A small group of students walked out of Rosen's anthropology class on Feb. 6 after he used the slur three times, according to DailyPrincetonian.com, the university's student newspaper which first reported Rosen's comments. Rosen asked the class "Which is more provocative: A white man walks up to a black man and punches him in the nose, or a white man walks up to a black man and calls him (the racial slur)?"

Rosen refused a demand from several students to apologize and argued with at least one student. Two students later filed a complaint with school officials.

The university later issued a statement defending Rosen. The professor and the students did not respond Tuesday to a request for comment.

"The values of free speech and inclusivity are central to Princeton University's mission and critical to the education we provide to our students," the statement said. "The conversations and disagreements that took place in the seminar led by Professor Rosen (last week) are part of the vigorous engagement and robust debate that are central to what we do."

The school said it will continue "to look for ways to encourage discussions about free speech and inclusivity with the students in Professor Rosen's class and the campus community more broadly."

Speaking Monday night at a town hall meeting with students that had been scheduled before the controversy erupted, university president Christopher Eisgruber said he respected Rosen's decision to use the word, citing the importance of having conversations where people feel "uncomfortable."

"I think it's very important for our culture to have academic freedom that allows people to have pedagogical choices on how to teach difficult subjects," Eisgruber said on the video posted on Facebook by The Tab .com. "I respect Professor Rosen's decision about how to teach the subject in the way that he did by being explicit and using very difficult words."

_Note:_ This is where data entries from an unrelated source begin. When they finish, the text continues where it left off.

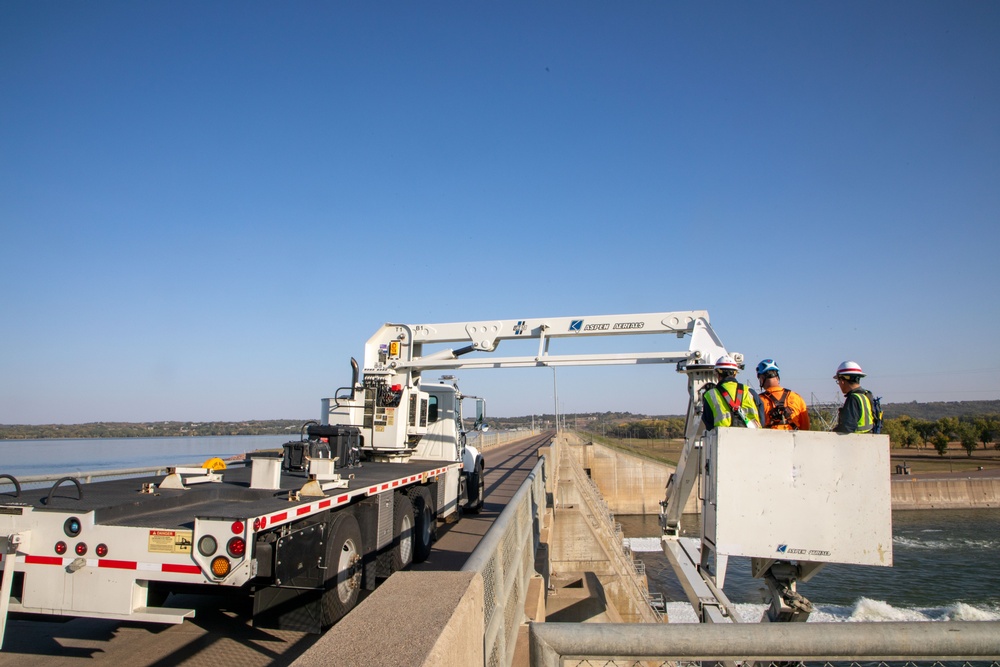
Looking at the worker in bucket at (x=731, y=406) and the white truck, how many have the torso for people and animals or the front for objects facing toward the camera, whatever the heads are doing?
0

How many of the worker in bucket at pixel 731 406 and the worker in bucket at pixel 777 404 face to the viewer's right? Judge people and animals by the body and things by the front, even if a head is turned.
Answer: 0

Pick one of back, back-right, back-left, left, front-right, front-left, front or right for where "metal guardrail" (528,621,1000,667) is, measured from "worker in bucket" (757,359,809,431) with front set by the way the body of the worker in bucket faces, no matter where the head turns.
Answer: back-left

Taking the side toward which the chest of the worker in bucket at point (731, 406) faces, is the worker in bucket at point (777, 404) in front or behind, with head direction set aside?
in front

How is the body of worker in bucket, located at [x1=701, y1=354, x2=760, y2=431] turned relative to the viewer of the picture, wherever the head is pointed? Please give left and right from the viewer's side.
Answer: facing away from the viewer

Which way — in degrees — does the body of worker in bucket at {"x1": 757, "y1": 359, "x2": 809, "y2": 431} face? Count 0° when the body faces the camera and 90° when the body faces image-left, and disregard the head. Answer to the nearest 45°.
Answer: approximately 135°

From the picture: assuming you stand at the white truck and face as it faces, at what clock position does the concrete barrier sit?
The concrete barrier is roughly at 4 o'clock from the white truck.

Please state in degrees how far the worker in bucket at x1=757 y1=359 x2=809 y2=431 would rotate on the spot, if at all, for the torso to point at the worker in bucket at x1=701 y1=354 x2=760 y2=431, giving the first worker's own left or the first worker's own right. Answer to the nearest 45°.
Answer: approximately 90° to the first worker's own left

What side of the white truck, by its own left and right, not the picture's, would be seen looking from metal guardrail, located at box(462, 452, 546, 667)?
right

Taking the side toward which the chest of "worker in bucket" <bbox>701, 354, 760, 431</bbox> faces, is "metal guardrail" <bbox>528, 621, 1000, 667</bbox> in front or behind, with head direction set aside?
behind

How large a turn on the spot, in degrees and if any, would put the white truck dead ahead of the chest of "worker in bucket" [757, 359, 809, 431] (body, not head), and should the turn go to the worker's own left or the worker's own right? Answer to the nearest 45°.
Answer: approximately 90° to the worker's own left

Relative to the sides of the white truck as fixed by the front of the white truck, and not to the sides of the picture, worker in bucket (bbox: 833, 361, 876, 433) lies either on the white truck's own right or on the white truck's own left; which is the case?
on the white truck's own right
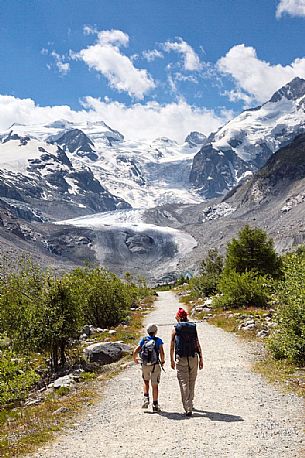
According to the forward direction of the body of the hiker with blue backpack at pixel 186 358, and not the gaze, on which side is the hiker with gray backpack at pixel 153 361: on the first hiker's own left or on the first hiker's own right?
on the first hiker's own left

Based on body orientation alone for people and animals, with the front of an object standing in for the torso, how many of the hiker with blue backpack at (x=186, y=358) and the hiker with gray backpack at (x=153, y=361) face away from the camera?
2

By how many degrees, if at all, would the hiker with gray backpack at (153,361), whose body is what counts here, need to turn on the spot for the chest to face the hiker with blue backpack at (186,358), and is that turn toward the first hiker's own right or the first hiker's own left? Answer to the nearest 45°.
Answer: approximately 135° to the first hiker's own right

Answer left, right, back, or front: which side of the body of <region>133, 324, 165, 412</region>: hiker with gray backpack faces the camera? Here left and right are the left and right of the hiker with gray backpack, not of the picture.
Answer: back

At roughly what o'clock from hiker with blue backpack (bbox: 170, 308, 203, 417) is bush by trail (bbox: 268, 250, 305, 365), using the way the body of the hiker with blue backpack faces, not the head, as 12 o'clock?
The bush by trail is roughly at 1 o'clock from the hiker with blue backpack.

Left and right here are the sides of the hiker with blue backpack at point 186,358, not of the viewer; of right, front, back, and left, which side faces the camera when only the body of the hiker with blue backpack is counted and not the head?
back
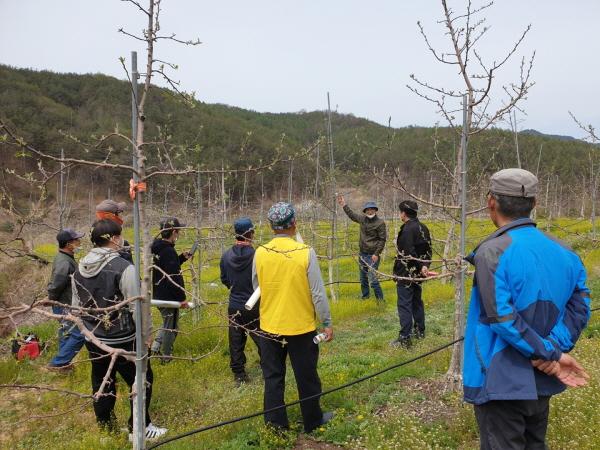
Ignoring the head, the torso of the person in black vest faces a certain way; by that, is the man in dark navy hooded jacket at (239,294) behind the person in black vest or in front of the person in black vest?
in front

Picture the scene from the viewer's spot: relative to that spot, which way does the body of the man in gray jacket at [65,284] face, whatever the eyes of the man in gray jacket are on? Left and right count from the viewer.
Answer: facing to the right of the viewer

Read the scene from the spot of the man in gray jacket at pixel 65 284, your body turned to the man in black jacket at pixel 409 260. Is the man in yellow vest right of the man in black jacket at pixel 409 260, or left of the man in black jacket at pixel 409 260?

Carolyn Rouse, chairwoman of Princeton's Anthropology Department, who is black, wrote a letter to the editor of the The Daily Princetonian defending Rosen's use of the slur. She wrote that by the end of the semester, Rosen hoped his students would be able to argue why hate speech should or should not be protected using an argument other than "because it made me feel bad."

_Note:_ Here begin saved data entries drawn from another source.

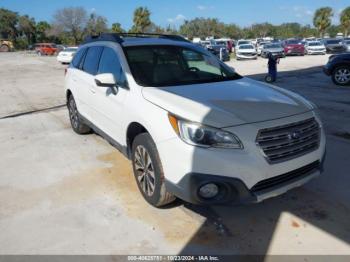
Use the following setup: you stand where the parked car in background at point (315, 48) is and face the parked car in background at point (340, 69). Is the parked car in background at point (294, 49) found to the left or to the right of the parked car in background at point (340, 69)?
right

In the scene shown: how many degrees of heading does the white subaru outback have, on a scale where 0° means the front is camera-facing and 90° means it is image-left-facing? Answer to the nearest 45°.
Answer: approximately 315°

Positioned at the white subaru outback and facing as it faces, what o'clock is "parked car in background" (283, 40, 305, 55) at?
The parked car in background is roughly at 8 o'clock from the white subaru outback.

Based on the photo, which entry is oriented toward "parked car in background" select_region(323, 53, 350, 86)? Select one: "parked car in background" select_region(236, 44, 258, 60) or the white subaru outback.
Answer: "parked car in background" select_region(236, 44, 258, 60)

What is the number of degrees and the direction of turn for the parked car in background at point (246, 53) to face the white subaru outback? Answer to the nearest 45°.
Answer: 0° — it already faces it

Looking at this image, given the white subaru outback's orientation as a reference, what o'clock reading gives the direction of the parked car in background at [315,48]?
The parked car in background is roughly at 8 o'clock from the white subaru outback.

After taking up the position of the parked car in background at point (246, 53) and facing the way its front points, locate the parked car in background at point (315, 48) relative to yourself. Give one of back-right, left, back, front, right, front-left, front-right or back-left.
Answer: back-left

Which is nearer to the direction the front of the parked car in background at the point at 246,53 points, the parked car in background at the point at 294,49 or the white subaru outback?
the white subaru outback
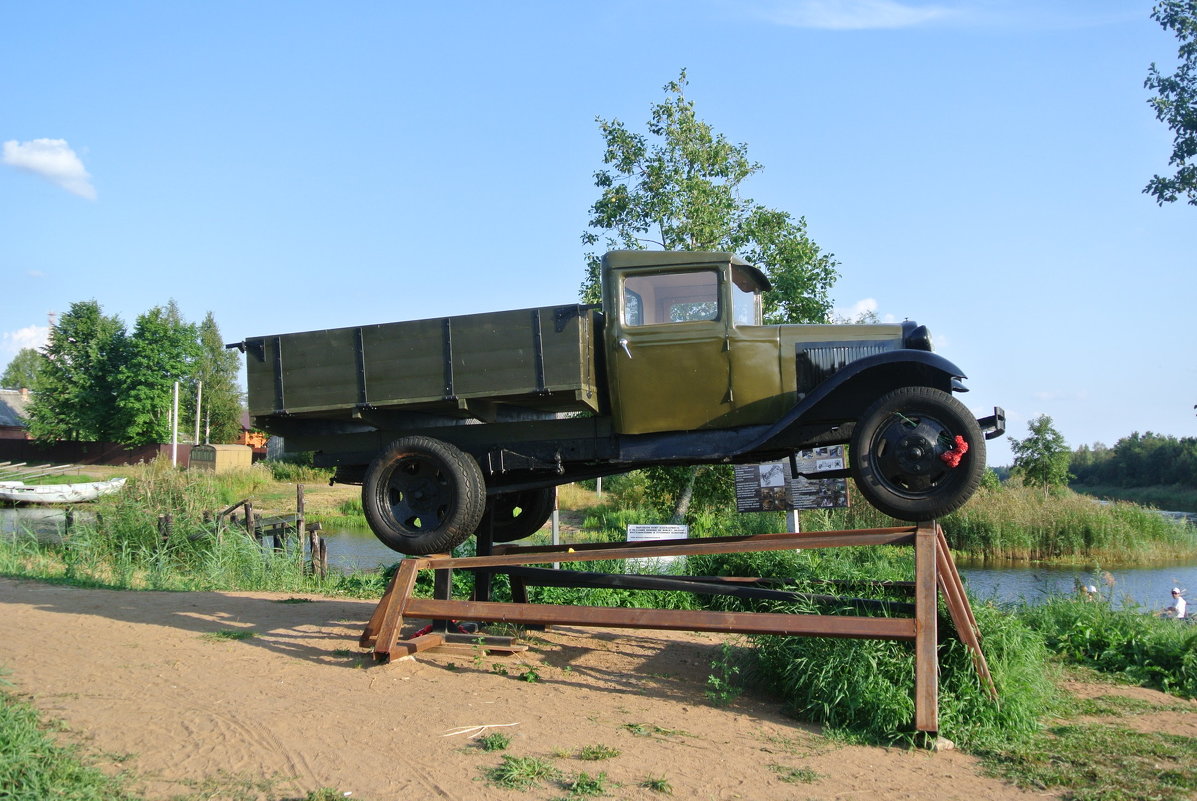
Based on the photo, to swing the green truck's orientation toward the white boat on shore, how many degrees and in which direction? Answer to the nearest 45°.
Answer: approximately 135° to its left

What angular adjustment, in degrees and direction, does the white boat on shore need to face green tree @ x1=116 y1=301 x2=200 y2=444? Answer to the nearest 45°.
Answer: approximately 90° to its left

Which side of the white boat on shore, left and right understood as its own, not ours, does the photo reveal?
right

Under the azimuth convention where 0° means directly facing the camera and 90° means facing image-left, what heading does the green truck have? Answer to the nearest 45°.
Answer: approximately 270°

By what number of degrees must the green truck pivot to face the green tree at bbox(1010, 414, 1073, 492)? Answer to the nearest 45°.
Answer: approximately 45° to its left

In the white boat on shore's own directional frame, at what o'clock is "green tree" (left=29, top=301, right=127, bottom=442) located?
The green tree is roughly at 9 o'clock from the white boat on shore.

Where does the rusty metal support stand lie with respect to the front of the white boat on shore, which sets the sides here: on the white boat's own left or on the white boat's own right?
on the white boat's own right

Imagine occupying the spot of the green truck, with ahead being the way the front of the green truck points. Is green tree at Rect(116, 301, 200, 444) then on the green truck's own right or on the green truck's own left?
on the green truck's own left

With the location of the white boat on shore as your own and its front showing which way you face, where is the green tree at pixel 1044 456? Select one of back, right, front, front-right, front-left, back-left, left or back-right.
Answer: front-right

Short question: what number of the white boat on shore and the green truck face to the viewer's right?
2

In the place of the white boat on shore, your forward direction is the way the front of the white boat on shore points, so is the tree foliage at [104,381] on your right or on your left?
on your left

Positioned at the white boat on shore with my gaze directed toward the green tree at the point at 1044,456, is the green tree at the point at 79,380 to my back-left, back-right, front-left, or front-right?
back-left

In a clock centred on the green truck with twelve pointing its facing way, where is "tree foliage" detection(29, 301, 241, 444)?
The tree foliage is roughly at 8 o'clock from the green truck.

Noting that Rosen has used the same example year after year, Rouse said this was the first year he got the response he did from students.

"I feel bad for the students who left the class not trusting the process," Rouse wrote. "Rosen was fighting battles for women, Native Americans, and African-Americans before these students were born. He grew up a Jew in anti-Semitic America, and recognizes how law has afforded him rights he would not otherwise have."